# Math Help - ode differiential equation

1. ## ode differiential equation

Could someone solve these:
xyy'+y^2=sinx by letting y^2=v
y'=2/(x+2y-3) by letting x+2y-3=v
2y'y''=1+(y')^2 by letting y'=v
or explain one and if they are similar then i'd be fine?

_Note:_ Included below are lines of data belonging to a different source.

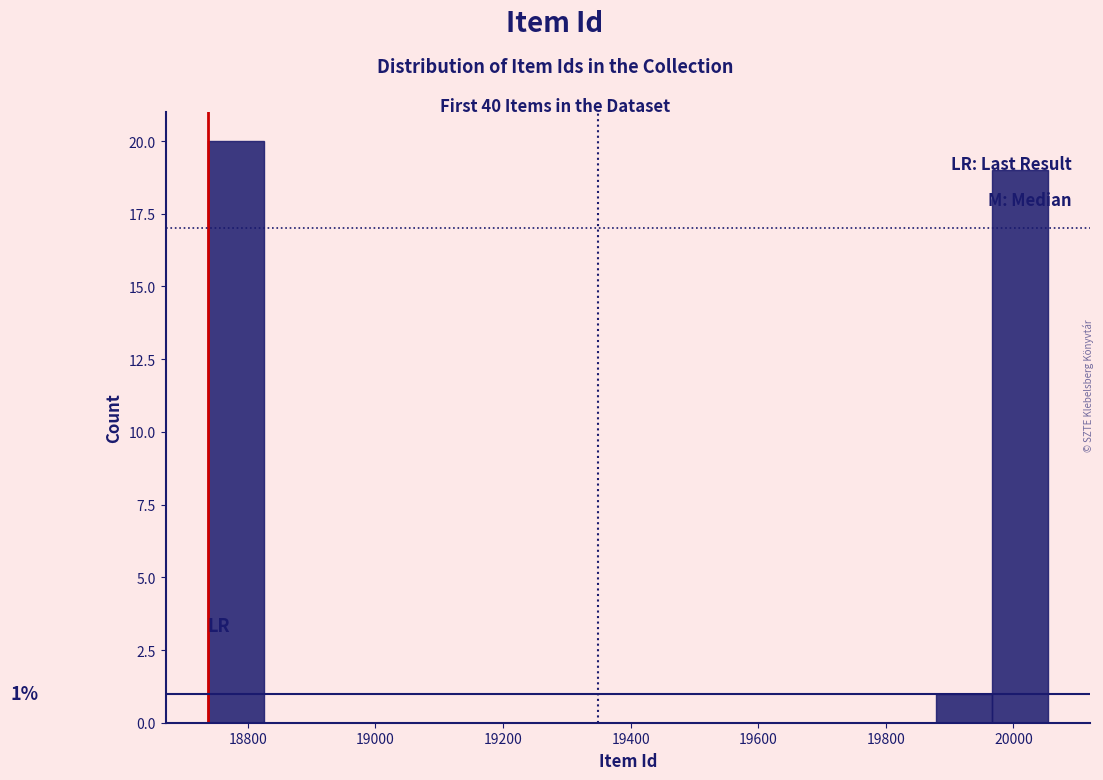

Which range on the x-axis has the tallest bar?

18740 to 18820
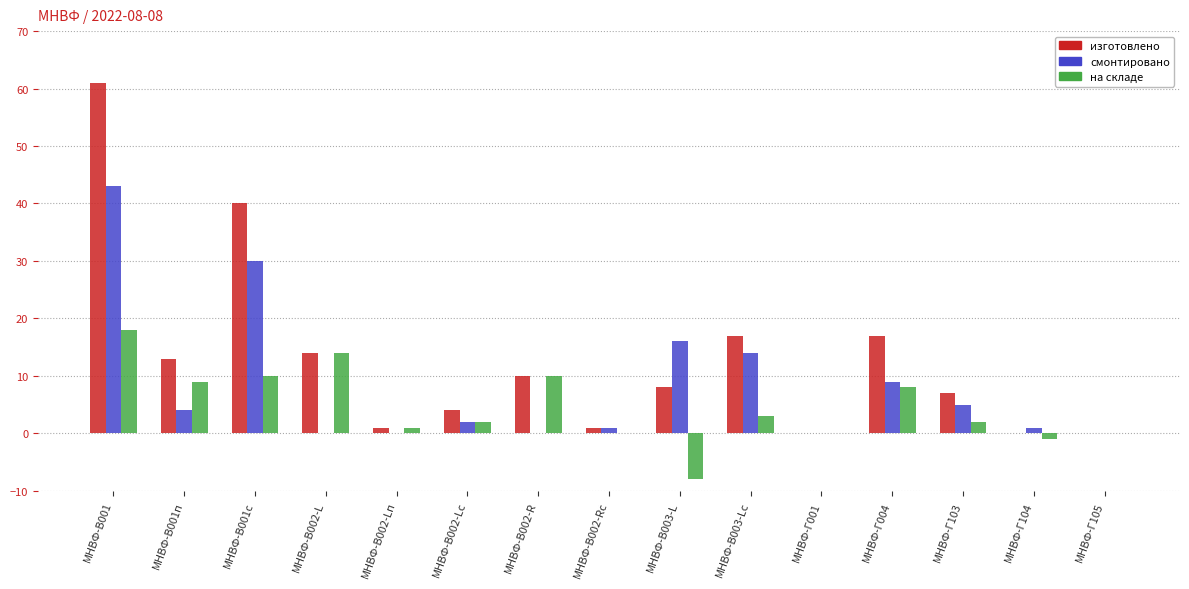

Reading left to right, list all the values displayed in this chart.

изготовлено: 61	13	40	14	1	4	10	1	8	17	0	17	7	0	0
смонтировано: 43	4	30	0	0	2	0	1	16	14	0	9	5	1	0
на складе: 18	9	10	14	1	2	10	0	-8	3	0	8	2	-1	0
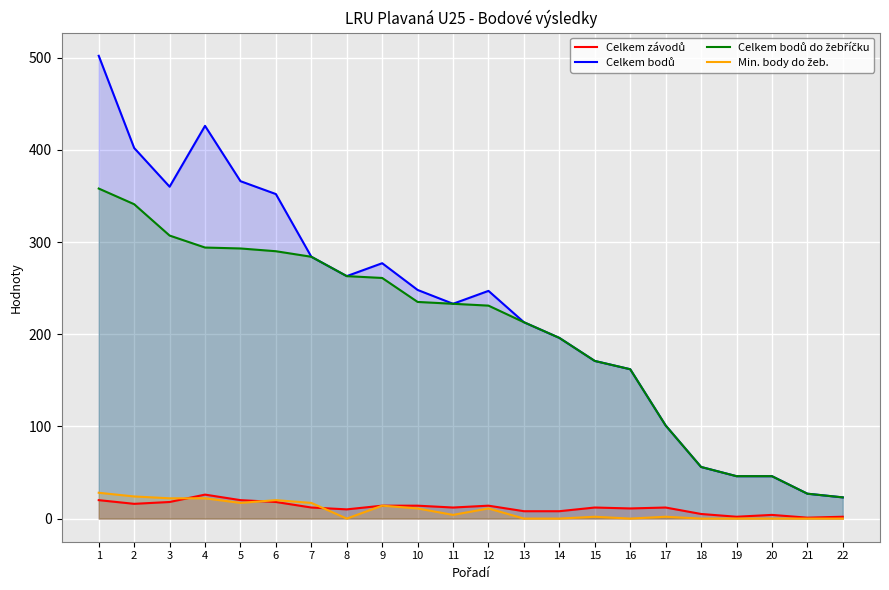

How many lines are shown in the chart?

4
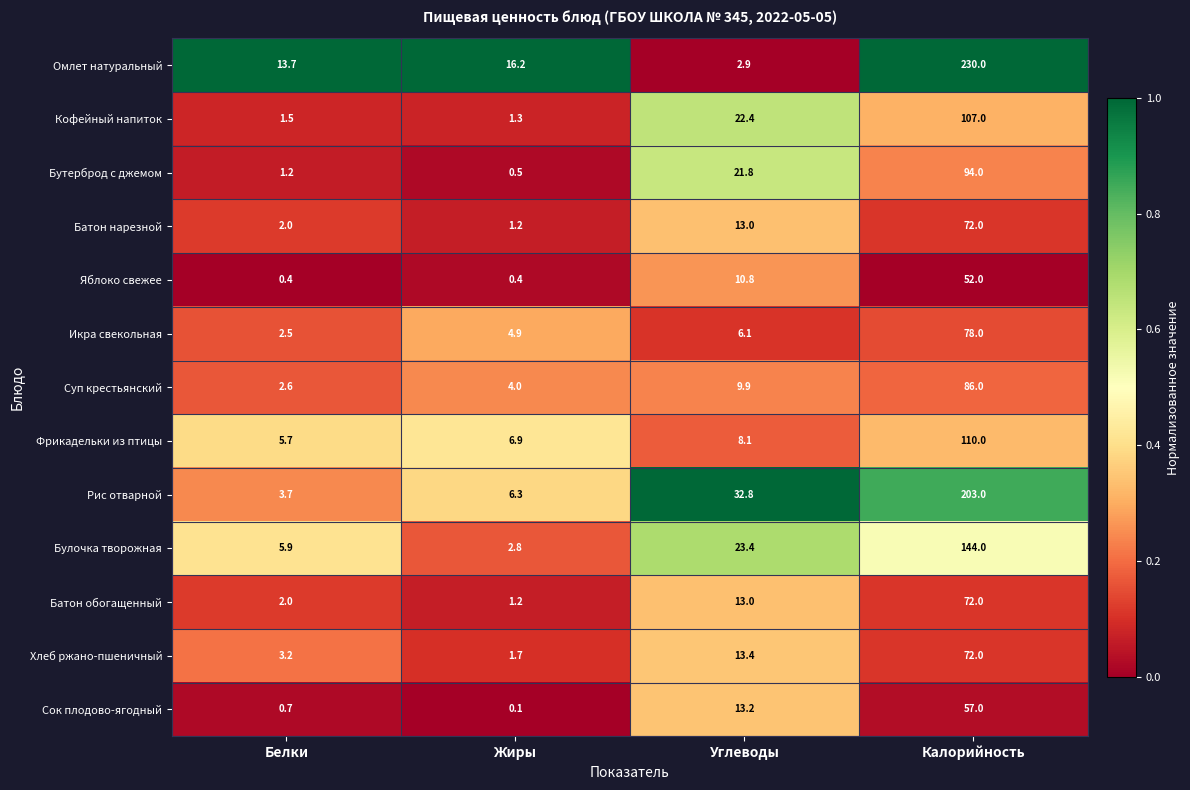

Count the number of categories in the chart.

4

2. Originally Posted by Monster32432421
Could someone solve these:

xyy'+y^2=sinx

or explain one and if they are similar then i'd be fine?
Hint:

Multiply both sides of the equation by $2x$

$2x^2yy'+2xy^2=2x\sin{x}$

$(x^2y^2)'=2x\sin{x}$

$x^2y^2=2\int{x\sin{x}\,dx}$

3. Originally Posted by Monster32432421
Could someone solve these:

2y'y''=1+(y')^2 by letting y'=v

or explain one and if they are similar then i'd be fine?
Hint:

$2y'y''=1+(y')^2$

$\dfrac{2y'y''}{1+(y')^2}=1$

$\Bigl(\ln(1+(y')^2)\Bigl)'=1$

$\ln(1+(y')^2)=x+C$

$1+(y')^2=e^{x+C}=C_1e^x$

$(y')^2=C_1e^x-1$

$y'=\pm\sqrt{C_1e^x-1}$

$y=\pm\int\!\sqrt{C_1e^x-1}\,dx$

4. Originally Posted by DeMath
Hint:

Multiply both sides of the equation by $2x$

$2x^2yy'+2xy^2=2x\sin{x}$

$(x^2y^2)'=2x\sin{x}$

$x^2y^2=2\int{x\sin{x}\,dx}$
I actually forgot to write the substitute for it... sorry... it's y^2=v

5. Originally Posted by DeMath
Hint:

$2y'y''=1+(y')^2$

$\dfrac{2y'y''}{1+(y')^2}=1$

$\Bigl(\ln(1+(y')^2)\Bigl)'=1$

$\ln(1+(y')^2)=x+C$

$1+(y')^2=e^{x+C}=C_1e^x$

$(y')^2=C_1e^x-1$

$y'=\pm\sqrt{C_1e^x-1}$

$y=\pm\int\!\sqrt{C_1e^x-1}\,dx$
how did you get from... $\dfrac{2y'y''}{1+(y')^2}=1$ to $\Bigl(\ln(1+(y')^2)\Bigl)'=1$

6. If you let $y' = v$ then $y'' = v'$ and you get

$2v \dfrac{dv}{dx} = 1 + v^2$ (separable).